_УСЛОВИЯ ЗАДАЧ_.
A. Проверьте по фрагменту документа утверждения (i)–(iii): для каждого ответьте «да» или «нет» и дословно приведите решающие слова фрагмента. (i) Владимир Бек относил к своей ответственности двадцать парламентов. (ii) Споры о названии железнодорожной станции решались тем, что на платформе вешали таблички на двух языках. (iii) Суверенная власть в Цислейтании принадлежала парламенту.
B. Перечислите все пункты, за которые, согласно цитате Владимира Бека во фрагменте документа, отвечает премьер-министр.

Конечно, лучшее, на что могла рассчитывать Австро-Венгрия в последней четверти девятнадцатого века, была, согласно знаменитому высказыванию графа Тааффе, умеренная неудовлетворительность. Управление империей превратилось в кошмар. Владимир Бек32 утверждал, что в качестве премьер-министра ему приходится быть ответственным за «восемь наций, семнадцать стран, двадцать парламентов, двадцать семь парламентских партий, два крайне усложненных взгляда на мир, запутанные отношения с Венгрией и за культурные различия восьми с половиной градусов широты и долготы», Национальные противоречия проникали в поры империи и создавали порой весьма причудливые ситуации. Яростные битвы между соперничающими национальными общинами за верное в национальном истолковании название железнодорожной станции могли быть решены только при помощи компромисса, в результате которого платформы оставались вообще без табличек с названием. Сбитый с толку иностранный путешественник попадал в кафкианский мир фантазии и гротеска, которым, собственно, и была старая Австрия, В то время многие наблюдатели находили, что монархия чересчур слаба и вдобавок патетична, и вообще дышит на ладан. Но из двадцать первого века тогдашняя ситуация видится несколько по-иному. Мы более привычны к какофонии плюрализма, мультикультурализма и демократии и меньше очарованы тем, как создавались, гомогенизировались и гордились своей полноценностью национальные государства в незрелом, брутальном и дарвинианском интеллектуальном климате начала двадцатого века. Кроме того, мы видели, что представляла собой Восточная и Центральная Европа при Гитлере и при советском режиме, В сравнении с этим эпоха Габсбургов очень напоминает золотой век.
На примере Цислейтании можно легко увидеть черты сегодняшнего Евросоюза как в кафкианском, так и в более позитивном смысле, С тех пор как Европа стала жить по «брюссельскому времени», она превратилась в ближайший аналог того мира, где железнодорожные станции не имеют названий, чтобы не оскорбить национальные чувства. Громоздкая многоязычная бюрократия связывает две эпохи. Если Цислейтанию едва ли можно назвать совершенным демократическим обществом, то это не менее справедливо и в отношении правления Комиссии Европейского центрального банка или закулисных сделок между национальными правительствами и группами давления, представляющими реальную власть в современном Брюсселе. Конечно же, Цислейтания ни в коем случае не была демократическим обществом в том смысле, в котором им претендует быть Евросоюз, Суверенная власть все-таки оставалась в руках императора. Но в более бедном, примитивном и политически более опасном мире, чем сегодняшняя Западная Европа, были, однако, гораздо более весомые обстоятельства не отдавать народам всю полноту власти. Достаточно привести один существенный пример: немцам сегодняшней Федеративной Республики понадобился горький опыт нескольких поколений, чтобы понять, что немецкий национализм Богемии и Вены в конце девятнадцатого века породил Гитлера.
Очевидно, имеется в виду Макс Вольдемар фон Бек – премьер-министр Австро-Венгрии в 1906-1908 годах.

_ВЫБОРКА ЗАПИСЕЙ_.

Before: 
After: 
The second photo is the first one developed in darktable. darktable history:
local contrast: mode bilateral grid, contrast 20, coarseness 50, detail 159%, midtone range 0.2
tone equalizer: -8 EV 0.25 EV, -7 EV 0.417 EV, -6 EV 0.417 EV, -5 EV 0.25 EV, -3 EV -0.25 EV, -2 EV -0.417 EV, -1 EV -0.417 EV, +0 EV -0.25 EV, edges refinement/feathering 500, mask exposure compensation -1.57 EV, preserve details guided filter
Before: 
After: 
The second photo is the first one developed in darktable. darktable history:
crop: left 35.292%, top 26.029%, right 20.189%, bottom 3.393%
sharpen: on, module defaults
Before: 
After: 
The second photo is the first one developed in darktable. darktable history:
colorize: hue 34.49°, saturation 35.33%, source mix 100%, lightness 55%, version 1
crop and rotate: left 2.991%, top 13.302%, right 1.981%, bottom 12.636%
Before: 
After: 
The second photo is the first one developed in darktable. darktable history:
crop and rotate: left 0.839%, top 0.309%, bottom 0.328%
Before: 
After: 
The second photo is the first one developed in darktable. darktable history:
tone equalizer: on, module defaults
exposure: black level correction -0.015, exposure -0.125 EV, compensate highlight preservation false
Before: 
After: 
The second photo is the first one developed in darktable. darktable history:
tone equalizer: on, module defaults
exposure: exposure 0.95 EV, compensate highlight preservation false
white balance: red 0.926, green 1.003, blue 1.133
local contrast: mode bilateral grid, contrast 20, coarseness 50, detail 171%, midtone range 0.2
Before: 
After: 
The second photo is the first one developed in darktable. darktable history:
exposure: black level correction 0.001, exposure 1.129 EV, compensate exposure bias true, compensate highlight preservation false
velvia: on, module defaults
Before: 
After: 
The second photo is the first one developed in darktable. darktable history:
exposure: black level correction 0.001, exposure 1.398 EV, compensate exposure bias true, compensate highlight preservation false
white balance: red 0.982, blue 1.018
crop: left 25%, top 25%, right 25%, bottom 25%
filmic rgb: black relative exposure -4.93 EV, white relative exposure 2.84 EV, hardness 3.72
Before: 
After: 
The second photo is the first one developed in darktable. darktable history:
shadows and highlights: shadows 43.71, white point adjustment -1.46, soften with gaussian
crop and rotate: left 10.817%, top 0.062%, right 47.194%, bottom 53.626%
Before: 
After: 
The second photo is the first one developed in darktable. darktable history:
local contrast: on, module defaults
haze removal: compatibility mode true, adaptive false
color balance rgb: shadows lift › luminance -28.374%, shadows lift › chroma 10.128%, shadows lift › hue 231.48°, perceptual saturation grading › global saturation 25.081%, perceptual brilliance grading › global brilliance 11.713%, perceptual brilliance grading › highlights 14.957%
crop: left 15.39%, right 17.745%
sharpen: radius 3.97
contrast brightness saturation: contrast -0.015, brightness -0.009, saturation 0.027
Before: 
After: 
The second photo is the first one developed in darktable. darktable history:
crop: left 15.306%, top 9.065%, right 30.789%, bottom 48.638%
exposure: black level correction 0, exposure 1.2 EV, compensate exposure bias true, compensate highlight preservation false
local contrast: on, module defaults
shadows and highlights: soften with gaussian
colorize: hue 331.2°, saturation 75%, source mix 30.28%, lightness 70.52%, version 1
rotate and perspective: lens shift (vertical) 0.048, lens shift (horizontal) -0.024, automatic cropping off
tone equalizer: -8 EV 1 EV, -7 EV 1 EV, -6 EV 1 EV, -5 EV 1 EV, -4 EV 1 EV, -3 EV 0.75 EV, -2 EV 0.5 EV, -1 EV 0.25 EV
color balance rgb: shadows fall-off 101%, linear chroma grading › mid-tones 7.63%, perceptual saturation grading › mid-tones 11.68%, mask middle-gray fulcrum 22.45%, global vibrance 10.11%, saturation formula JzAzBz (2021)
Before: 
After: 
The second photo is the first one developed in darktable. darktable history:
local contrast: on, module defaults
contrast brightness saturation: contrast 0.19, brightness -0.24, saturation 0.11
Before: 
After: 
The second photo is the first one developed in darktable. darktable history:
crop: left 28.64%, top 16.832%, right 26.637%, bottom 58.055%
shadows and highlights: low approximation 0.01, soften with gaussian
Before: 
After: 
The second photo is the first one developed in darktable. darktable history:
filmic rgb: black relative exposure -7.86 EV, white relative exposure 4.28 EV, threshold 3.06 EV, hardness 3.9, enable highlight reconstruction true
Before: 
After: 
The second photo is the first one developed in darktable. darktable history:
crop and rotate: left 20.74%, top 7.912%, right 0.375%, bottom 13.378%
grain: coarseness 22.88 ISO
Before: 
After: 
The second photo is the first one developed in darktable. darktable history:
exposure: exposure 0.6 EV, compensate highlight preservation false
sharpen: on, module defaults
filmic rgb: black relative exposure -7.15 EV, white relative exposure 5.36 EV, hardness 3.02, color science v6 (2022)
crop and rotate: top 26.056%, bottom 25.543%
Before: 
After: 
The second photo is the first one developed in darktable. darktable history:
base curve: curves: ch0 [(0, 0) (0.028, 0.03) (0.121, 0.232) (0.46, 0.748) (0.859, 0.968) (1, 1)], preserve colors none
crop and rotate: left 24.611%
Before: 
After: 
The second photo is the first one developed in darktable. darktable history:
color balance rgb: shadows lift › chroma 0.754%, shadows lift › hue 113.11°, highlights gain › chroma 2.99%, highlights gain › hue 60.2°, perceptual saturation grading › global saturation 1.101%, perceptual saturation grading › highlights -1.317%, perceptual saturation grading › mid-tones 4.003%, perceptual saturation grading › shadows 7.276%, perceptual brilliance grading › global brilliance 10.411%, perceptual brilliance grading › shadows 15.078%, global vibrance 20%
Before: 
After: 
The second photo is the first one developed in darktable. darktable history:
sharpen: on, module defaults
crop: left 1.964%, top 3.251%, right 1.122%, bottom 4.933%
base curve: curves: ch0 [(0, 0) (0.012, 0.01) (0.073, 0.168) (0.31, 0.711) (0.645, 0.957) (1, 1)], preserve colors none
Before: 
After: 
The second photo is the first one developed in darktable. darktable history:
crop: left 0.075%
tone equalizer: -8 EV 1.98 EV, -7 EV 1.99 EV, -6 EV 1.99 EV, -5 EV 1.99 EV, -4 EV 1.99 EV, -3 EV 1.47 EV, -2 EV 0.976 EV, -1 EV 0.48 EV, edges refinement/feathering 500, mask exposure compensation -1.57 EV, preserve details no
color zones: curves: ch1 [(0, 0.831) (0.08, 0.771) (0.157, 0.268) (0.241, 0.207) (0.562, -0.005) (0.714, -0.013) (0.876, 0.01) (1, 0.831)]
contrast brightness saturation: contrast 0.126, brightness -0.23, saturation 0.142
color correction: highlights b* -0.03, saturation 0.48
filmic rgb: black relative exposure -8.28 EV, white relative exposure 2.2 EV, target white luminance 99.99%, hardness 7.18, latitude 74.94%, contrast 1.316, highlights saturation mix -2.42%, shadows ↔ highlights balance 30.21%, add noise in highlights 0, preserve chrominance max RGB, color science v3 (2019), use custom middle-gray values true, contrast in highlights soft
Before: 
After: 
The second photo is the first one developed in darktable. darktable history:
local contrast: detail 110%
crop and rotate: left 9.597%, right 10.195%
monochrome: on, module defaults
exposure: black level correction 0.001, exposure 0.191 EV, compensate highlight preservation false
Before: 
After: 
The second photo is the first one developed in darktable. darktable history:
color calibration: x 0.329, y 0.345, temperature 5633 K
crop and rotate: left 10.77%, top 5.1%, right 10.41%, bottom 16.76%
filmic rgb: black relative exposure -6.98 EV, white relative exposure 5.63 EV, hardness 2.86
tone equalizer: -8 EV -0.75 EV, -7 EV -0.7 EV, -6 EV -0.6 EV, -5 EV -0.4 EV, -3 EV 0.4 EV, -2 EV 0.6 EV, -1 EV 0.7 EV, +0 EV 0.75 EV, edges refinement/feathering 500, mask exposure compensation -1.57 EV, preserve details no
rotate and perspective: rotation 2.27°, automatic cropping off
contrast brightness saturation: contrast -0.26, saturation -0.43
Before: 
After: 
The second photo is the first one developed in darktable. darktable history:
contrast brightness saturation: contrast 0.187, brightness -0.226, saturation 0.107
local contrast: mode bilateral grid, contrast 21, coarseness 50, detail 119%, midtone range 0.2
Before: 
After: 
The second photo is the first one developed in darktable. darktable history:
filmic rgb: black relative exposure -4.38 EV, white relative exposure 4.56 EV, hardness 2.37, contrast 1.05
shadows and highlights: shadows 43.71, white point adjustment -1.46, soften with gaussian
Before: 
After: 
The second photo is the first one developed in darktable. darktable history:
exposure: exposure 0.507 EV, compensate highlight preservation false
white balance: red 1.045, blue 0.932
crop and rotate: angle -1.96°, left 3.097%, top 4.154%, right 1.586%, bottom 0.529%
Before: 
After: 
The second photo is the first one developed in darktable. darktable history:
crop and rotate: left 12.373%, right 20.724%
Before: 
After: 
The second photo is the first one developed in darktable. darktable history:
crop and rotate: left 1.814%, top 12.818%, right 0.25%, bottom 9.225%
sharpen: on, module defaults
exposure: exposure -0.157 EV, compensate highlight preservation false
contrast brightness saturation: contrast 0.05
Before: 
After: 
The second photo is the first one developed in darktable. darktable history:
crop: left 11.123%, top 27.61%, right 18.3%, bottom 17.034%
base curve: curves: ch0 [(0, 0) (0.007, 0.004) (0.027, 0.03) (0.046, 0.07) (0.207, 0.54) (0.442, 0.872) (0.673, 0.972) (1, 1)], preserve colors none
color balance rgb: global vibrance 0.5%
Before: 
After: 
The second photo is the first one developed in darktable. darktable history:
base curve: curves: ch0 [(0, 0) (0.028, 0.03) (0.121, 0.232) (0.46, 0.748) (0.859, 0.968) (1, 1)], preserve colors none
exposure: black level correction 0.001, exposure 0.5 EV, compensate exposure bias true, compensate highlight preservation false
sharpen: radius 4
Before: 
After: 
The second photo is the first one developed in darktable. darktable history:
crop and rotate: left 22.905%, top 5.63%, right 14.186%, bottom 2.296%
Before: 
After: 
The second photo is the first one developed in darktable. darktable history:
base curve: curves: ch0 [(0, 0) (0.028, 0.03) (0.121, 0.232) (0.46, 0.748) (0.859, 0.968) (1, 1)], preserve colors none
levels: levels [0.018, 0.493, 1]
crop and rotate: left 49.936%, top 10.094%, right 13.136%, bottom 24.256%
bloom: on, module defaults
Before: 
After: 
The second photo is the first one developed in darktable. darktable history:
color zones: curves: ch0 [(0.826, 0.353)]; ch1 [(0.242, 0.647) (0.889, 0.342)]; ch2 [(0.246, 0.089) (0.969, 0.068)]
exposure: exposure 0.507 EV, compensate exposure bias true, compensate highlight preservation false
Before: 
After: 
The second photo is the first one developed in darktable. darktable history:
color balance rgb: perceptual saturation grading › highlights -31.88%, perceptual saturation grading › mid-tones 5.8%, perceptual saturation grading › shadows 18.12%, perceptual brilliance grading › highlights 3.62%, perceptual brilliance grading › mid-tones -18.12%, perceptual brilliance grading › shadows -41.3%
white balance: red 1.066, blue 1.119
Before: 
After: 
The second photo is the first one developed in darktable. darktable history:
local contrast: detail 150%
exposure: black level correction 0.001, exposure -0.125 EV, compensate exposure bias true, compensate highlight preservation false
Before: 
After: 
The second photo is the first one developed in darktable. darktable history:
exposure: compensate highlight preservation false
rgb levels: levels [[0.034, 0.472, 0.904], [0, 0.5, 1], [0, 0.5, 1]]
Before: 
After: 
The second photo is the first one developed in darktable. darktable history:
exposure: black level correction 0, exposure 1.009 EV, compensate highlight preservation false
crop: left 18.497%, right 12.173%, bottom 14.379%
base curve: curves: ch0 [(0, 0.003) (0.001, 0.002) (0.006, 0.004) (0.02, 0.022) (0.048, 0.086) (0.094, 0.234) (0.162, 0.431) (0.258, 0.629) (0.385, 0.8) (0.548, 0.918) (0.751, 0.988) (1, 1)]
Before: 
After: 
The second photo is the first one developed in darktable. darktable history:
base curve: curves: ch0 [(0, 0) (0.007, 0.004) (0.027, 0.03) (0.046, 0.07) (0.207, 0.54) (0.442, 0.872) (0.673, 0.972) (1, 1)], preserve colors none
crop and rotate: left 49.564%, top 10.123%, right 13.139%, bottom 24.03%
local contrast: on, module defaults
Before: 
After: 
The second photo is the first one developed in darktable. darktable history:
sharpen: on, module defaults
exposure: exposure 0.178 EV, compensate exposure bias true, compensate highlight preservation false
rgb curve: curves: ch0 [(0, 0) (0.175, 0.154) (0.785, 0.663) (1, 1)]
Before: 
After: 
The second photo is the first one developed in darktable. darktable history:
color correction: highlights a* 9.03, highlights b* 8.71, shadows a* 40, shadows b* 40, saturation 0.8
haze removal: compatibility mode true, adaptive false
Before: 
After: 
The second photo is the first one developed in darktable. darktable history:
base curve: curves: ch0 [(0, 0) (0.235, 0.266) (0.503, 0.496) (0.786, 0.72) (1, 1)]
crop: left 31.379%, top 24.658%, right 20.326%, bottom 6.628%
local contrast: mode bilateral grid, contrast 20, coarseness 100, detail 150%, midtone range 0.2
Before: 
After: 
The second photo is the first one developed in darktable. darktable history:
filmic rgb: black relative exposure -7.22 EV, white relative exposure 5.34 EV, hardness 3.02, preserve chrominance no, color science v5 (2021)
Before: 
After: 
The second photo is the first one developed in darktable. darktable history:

_ОТВЕТЫ К ЗАДАЧАМ_.
A.
(i) Да: «двадцать парламентов».
(ii) Нет: «платформы оставались вообще без табличек с названием».
(iii) Нет: «Суверенная власть все-таки оставалась в руках императора».

B.
- восемь наций
- семнадцать стран
- двадцать парламентов
- двадцать семь парламентских партий
- два крайне усложненных взгляда на мир
- запутанные отношения с Венгрией
- культурные различия восьми с половиной градусов широты и долготы